Not really, I work on a hospice unit while going through D. school and I see death as a mostly peaceful experience. I’m religious and I believe that dying isn’t the “end”. I’m not quite decided on what happens to our soul once we die – but I like to think our soul/spirit can fluctuate between Heaven or allow us to be present with our loved ones in the physical world.
So, I’m not fearful of dying or the dying process. I’m more worried of something such as dementia, where I’m not longer myself and don’t recognize my loved ones. I’d 1000 times over rather have cancer than dementia.

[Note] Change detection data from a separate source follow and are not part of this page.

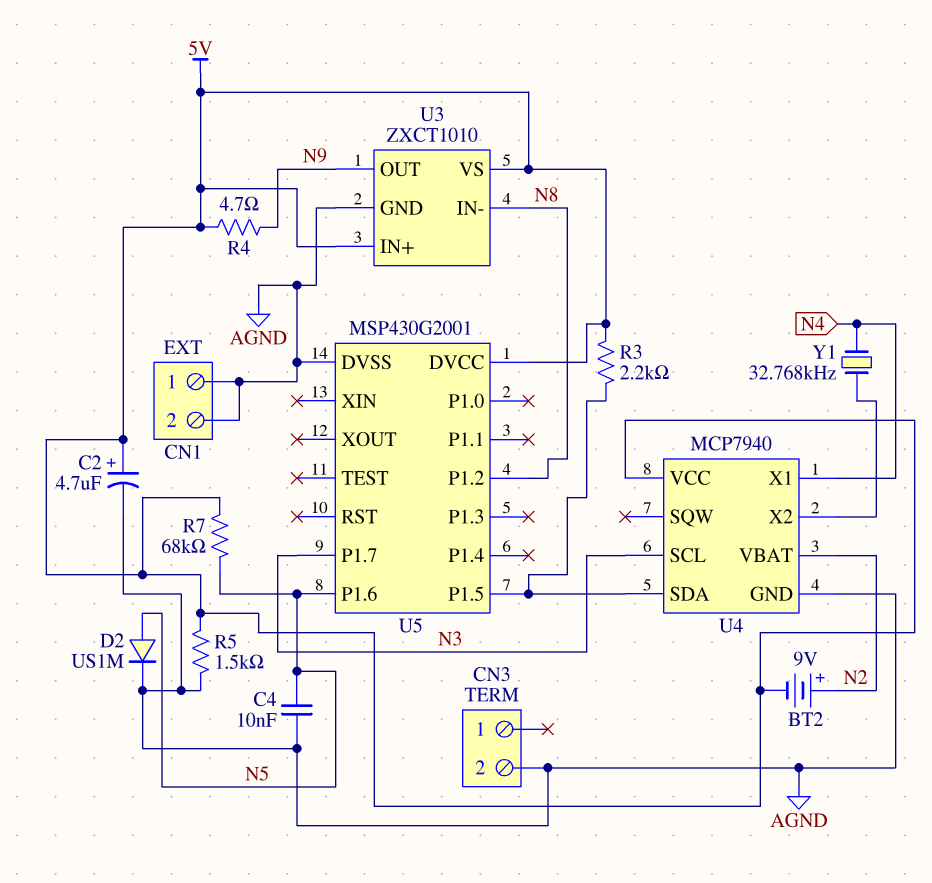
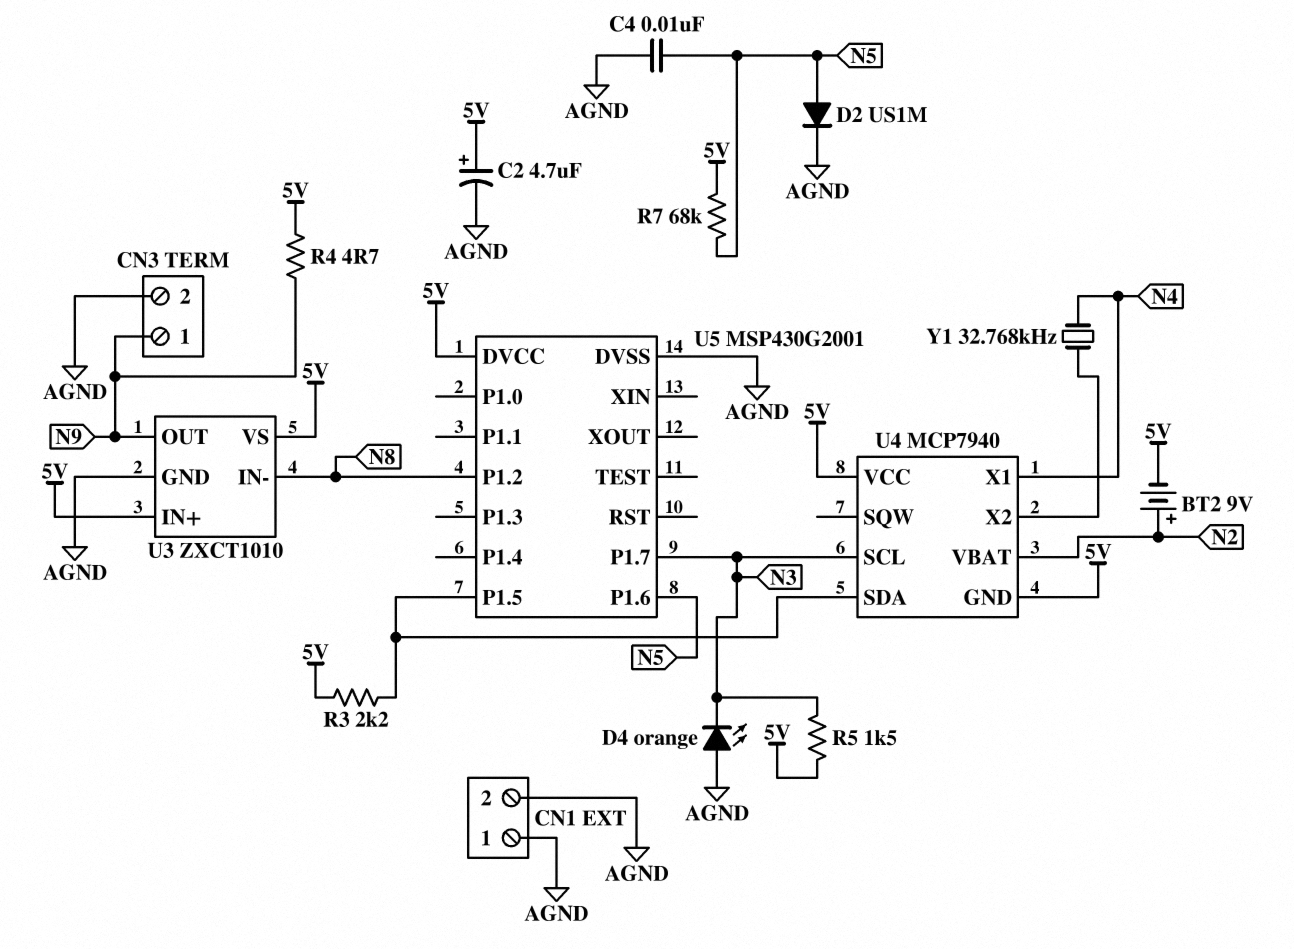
CN3 pin 1: none -> N9
D4: none -> LED orange (A AGND, K N3)
R5: 1.5k (5V, AGND) -> 1.5k (5V, N3)
U4 pin GND: AGND -> 5V

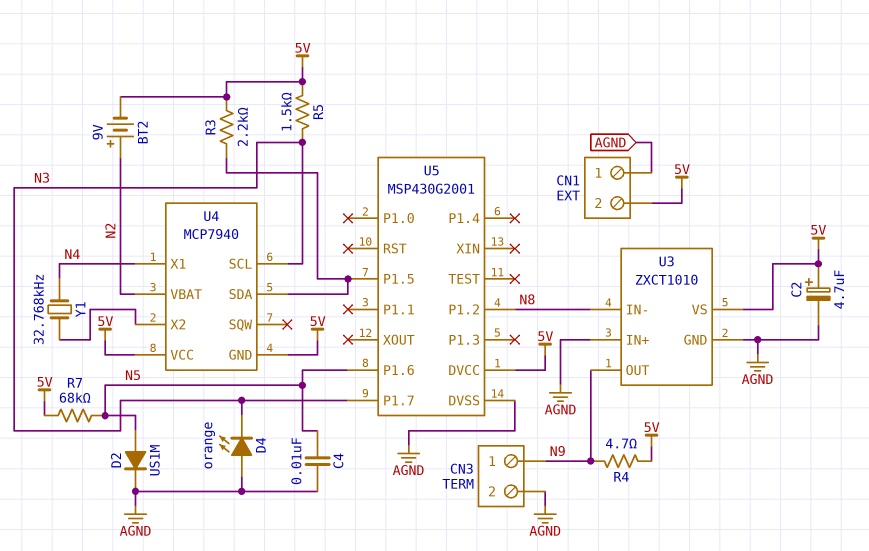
CN1 pin 2: AGND -> 5V
U3 pin IN+: 5V -> AGND

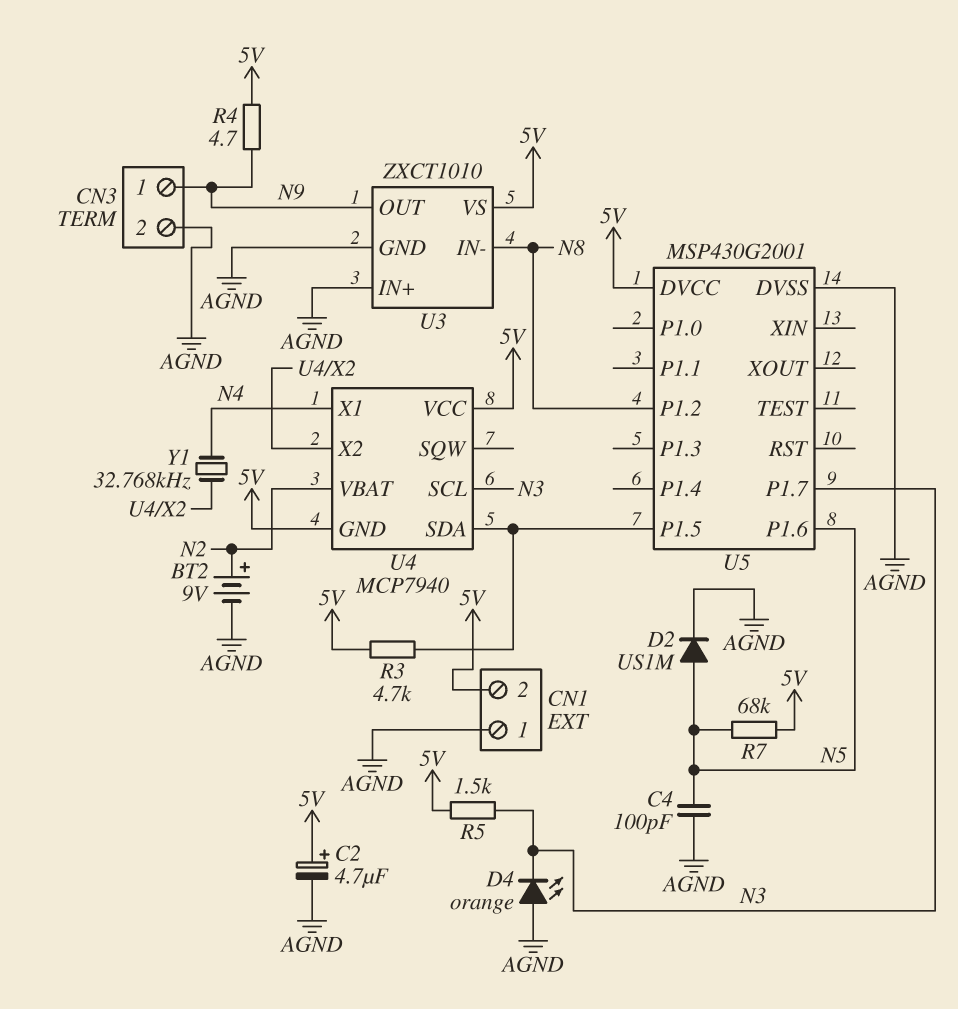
BT2: 9V (plus N2, minus 5V) -> 9V (plus N2, minus AGND)
C4: 10nF (AGND, N5) -> 100pF (AGND, N5)
R3: 2.2k (5V, U4/SDA) -> 4.7k (5V, U4/SDA)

I try not to think about it too often. I wouldn’t say I’m scared of the actual death, but more the idea that no one can ever know for certain what, if anything, happens next. I’m not religious, so I don’t think there’s anything waiting for me after death. I didn’t exist for millions of years before I was born and it was fine, so not existing after death will probably be a-ok, too.
I’m not afraid of death or dying at all. This is because I know exactly where I’m going when I die. I believe in Heaven and Hell.
Afraid… Nope, not really.
After I hit 50, life changed a lot… it is like the “warranty” begins to expire on people.
In my case, a bunch of aches & pains etc.
BUT for a lot of my friends… end of the line.
Losing friends when they are sooo young (40s, 50s and 60s) is very very sad.
But it has also made me realize that our time here is pretty finite… and there are no guarantees. So I now live my life knowing that today could be the last day… means I work harder at my loving relationships & friendships.
I would have to say I am not afraid, because I’ve seen so much of death in the last 10 years…
Besides by the time my number is up… I figure there will be more “friends & family” on the other side than on this one… so not that scarey at all.
(Doesn’t mean tho that I don’t think about how painful my passing will be on others that are left behind to miss me… that makes me sad for sure… as a Mother, Lover and Friend. BUT overall I’ve just come to grips with the whole cycle of life… as they say… “To everything there is a Season”, I am most certainly in the Late Summer – Early Fall of my life now)
I’m not afraid of death, but I hope it’s not a painful one!
I believe in heaven and hell as far as what happens after death is concerned.
@BellaDee: exactly this! when I feel my anxiety about death getting out of control I just remind myself no one escapes it. Doesnt matter how pretty you are or how rich you are how famous you are etc. EVERYONE has the same fate when it comes to this. We will all have our time and so in that I find comfort. I think what trips me out the most is that Life will go on. Like 50 years after im gone the world will (most likely) still be here with a whole new generation of people, living life, and repeating the cycle. It’s insane when I really let myself think about it all.
Only a horrible, drawn-out, months-long death like from cancer. I’m all good with the gunshot type death. I am confident that my little slice of consciousness will lose its boundaries/sense of self and re-merge with the universe, like it was before “I” was born.
But yeah, cancer really scares me.
I’m also odd in that I think about death frequently (everyone’s, not just my own. Our mortality). It isnlt something I think I shoud avoid thinking about and I am not a depressed person, I am actually somewhat more happy (in a calm way) than average.
I think being dead is like being asleep – you have no memory, you have no consciousness, just nothing. I’m not afraid of dying, I’m afraid of not achieving what I wanted to achieve before dying.